Hundreds of years after her ancestors were freed from slavery, a Roseland neighborhood business owner, Racquel J. Bradley, decided to create a pop-up shop to help other business owners move to another level of freedom — generational wealth.
“This event will showcase other Black business owners while they provide for their families,” Bradley said. “We, as Blacks, spend our money in a lot of places and other communities benefit. We need to know there’s a Black business with quality items and that can stay in our community.”
Bradley, 44, a Hyde Park High School grad who attended Jackson State University, realized her talents and became aware they could help finance her future.

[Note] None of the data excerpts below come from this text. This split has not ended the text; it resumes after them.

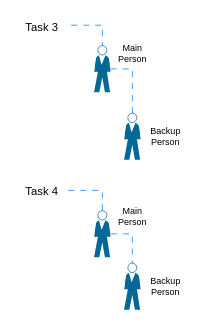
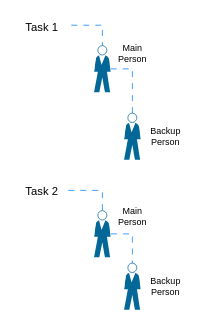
  <mxCell id="0" />
  <mxCell id="1" parent="0" />
  <mxCell id="2" value="" style="shape=mxgraph.cisco.people.standing_man;sketch=0;html=1;pointerEvents=1;dashed=0;fillColor=#036897;strokeColor=#ffffff;strokeWidth=2;verticalLabelPosition=bottom;verticalAlign=top;align=center;outlineConnect=0;" vertex="1" parent="1"><mxGeometry x="165" y="350" width="22" height="62" as="geometry" /></mxCell>
  <mxCell id="3" value="" style="shape=mxgraph.cisco.people.standing_man;sketch=0;html=1;pointerEvents=1;dashed=0;fillColor=#036897;strokeColor=#ffffff;strokeWidth=2;verticalLabelPosition=bottom;verticalAlign=top;align=center;outlineConnect=0;" vertex="1" parent="1"><mxGeometry x="125" y="280" width="22" height="62" as="geometry" /></mxCell>
  <mxCell id="4" value="" style="shape=mxgraph.cisco.people.standing_man;sketch=0;html=1;pointerEvents=1;dashed=0;fillColor=#036897;strokeColor=#ffffff;strokeWidth=2;verticalLabelPosition=bottom;verticalAlign=top;align=center;outlineConnect=0;" vertex="1" parent="1"><mxGeometry x="125" y="60" width="22" height="62" as="geometry" /></mxCell>
  <mxCell id="5" value="" style="shape=mxgraph.cisco.people.standing_man;sketch=0;html=1;pointerEvents=1;dashed=0;fillColor=#036897;strokeColor=#ffffff;strokeWidth=2;verticalLabelPosition=bottom;verticalAlign=top;align=center;outlineConnect=0;" vertex="1" parent="1"><mxGeometry x="165" y="150" width="22" height="62" as="geometry" /></mxCell>
- <mxCell id="6" value="&lt;font style=&quot;font-size: 15px;&quot;&gt;Task 3&lt;/font&gt;" style="text;html=1;align=center;verticalAlign=middle;resizable=0;points=[];autosize=1;strokeColor=none;fillColor=none;" vertex="1" parent="1"><mxGeometry x="20" y="20" width="70" height="30" as="geometry" /></mxCell>
+ <mxCell id="6" value="&lt;font style=&quot;font-size: 15px;&quot;&gt;Task 1&lt;/font&gt;" style="text;html=1;align=center;verticalAlign=middle;resizable=0;points=[];autosize=1;strokeColor=none;fillColor=none;" vertex="1" parent="1"><mxGeometry x="20" y="20" width="70" height="30" as="geometry" /></mxCell>
  <mxCell id="7" value="" style="endArrow=none;html=1;rounded=0;strokeColor=#007FFF;edgeStyle=orthogonalEdgeStyle;flowAnimation=1;exitX=1.057;exitY=0.427;exitDx=0;exitDy=0;exitPerimeter=0;entryX=0.5;entryY=0;entryDx=0;entryDy=0;entryPerimeter=0;" edge="1" parent="1" source="6" target="4"><mxGeometry width="50" height="50" relative="1" as="geometry"><mxPoint x="195" y="300" as="sourcePoint" /><mxPoint x="245" y="250" as="targetPoint" /></mxGeometry></mxCell>
  <mxCell id="8" value="" style="endArrow=none;html=1;rounded=0;strokeColor=#007FFF;edgeStyle=orthogonalEdgeStyle;flowAnimation=1;exitX=0.98;exitY=0.5;exitDx=0;exitDy=0;exitPerimeter=0;entryX=0.5;entryY=0;entryDx=0;entryDy=0;entryPerimeter=0;" edge="1" parent="1" source="4" target="5"><mxGeometry width="50" height="50" relative="1" as="geometry"><mxPoint x="99" y="43" as="sourcePoint" /><mxPoint x="146" y="70" as="targetPoint" /></mxGeometry></mxCell>
- <mxCell id="9" value="&lt;font style=&quot;font-size: 15px;&quot;&gt;Task 4&lt;/font&gt;" style="text;html=1;align=center;verticalAlign=middle;resizable=0;points=[];autosize=1;strokeColor=none;fillColor=none;" vertex="1" parent="1"><mxGeometry x="20" y="238" width="70" height="30" as="geometry" /></mxCell>
+ <mxCell id="9" value="&lt;font style=&quot;font-size: 15px;&quot;&gt;Task 2&lt;/font&gt;" style="text;html=1;align=center;verticalAlign=middle;resizable=0;points=[];autosize=1;strokeColor=none;fillColor=none;" vertex="1" parent="1"><mxGeometry x="20" y="238" width="70" height="30" as="geometry" /></mxCell>
  <mxCell id="10" value="" style="endArrow=none;html=1;rounded=0;strokeColor=#007FFF;edgeStyle=orthogonalEdgeStyle;flowAnimation=1;entryX=0.5;entryY=0;entryDx=0;entryDy=0;entryPerimeter=0;" edge="1" parent="1" source="9" target="3"><mxGeometry width="50" height="50" relative="1" as="geometry"><mxPoint x="99" y="43" as="sourcePoint" /><mxPoint x="146" y="70" as="targetPoint" /></mxGeometry></mxCell>
  <mxCell id="11" value="" style="endArrow=none;html=1;rounded=0;strokeColor=#007FFF;edgeStyle=orthogonalEdgeStyle;flowAnimation=1;entryX=0.5;entryY=0;entryDx=0;entryDy=0;entryPerimeter=0;" edge="1" parent="1" source="3" target="2"><mxGeometry width="50" height="50" relative="1" as="geometry"><mxPoint x="109" y="53" as="sourcePoint" /><mxPoint x="156" y="80" as="targetPoint" /></mxGeometry></mxCell>
  <mxCell id="12" value="Backup&lt;div&gt;Person&lt;/div&gt;" style="text;html=1;align=center;verticalAlign=middle;resizable=0;points=[];autosize=1;strokeColor=none;fillColor=none;" vertex="1" parent="1"><mxGeometry x="190" y="361" width="60" height="40" as="geometry" /></mxCell>
  <mxCell id="13" value="Main&lt;div&gt;Person&lt;/div&gt;" style="text;html=1;align=center;verticalAlign=middle;resizable=0;points=[];autosize=1;strokeColor=none;fillColor=none;" vertex="1" parent="1"><mxGeometry x="146" y="268" width="60" height="40" as="geometry" /></mxCell>
  <mxCell id="14" value="Main&lt;br&gt;Person" style="text;html=1;align=center;verticalAlign=middle;resizable=0;points=[];autosize=1;strokeColor=none;fillColor=none;" vertex="1" parent="1"><mxGeometry x="146" y="50" width="60" height="40" as="geometry" /></mxCell>
  <mxCell id="15" value="Backup&lt;br&gt;Person" style="text;html=1;align=center;verticalAlign=middle;resizable=0;points=[];autosize=1;strokeColor=none;fillColor=none;" vertex="1" parent="1"><mxGeometry x="190" y="161" width="60" height="40" as="geometry" /></mxCell>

“I realized, I could do so many things that I didn’t want to be put in a box of just one thing or title,” she said of Bradley Urban Solutions, which does cleaning, cooking and event planning/hosting.
Bradley started her entrepreneurship with a cleaning business after working at a hospital for 17 years where she felt she was not living to her full potential, she said. From there she went on to host private events/parties and when the pandemic struck, she began to sell food, which she has continued doing.
During the pandemic, the gap in generational wealth was felt in many households of color.
This Saturday, she plans to put her event planning skills in full gear.
“Juneteenth has become popular to Blacks in the recent years due to us learning and sharing more about our culture. As we are the trendsetters, moguls and leaders, we needed to start celebrating our achievements as we do others in this country,” she said. “I felt it was time to collaborate with other Black business owners and showcase our talents.”
So far, the event will showcase 11 businesses:
- ELP Cigars
- GottaStayFly Clothing
- Waisted (waist beads)
- Natasha Notary
- Creative Customz (custom designs)
- Classy Cute (clothing)
- ChiCity Alkaline Water
- NZuri Kulture (candles and oils)
- Creative Moldings, (detailed custom items)
- Blu Lemonade Stand (child business)
Bradley’s goal is to host an event that means something to her and other business owners.
“I want to let Black business owners showcase their business because some of us do not have advertising budgets and bricks-and-mortar buildings to sell our products. This gives them that opportunity,” Bradley said.
“I see these entrepreneurs paving a way for the kids in our culture who want to have their own businesses, as well. This, to me, begins our generational wealth.”
The Juneteenth Pop-up Shop will be from 2 to 6 p.m. Saturday at 619 E. 103rd St.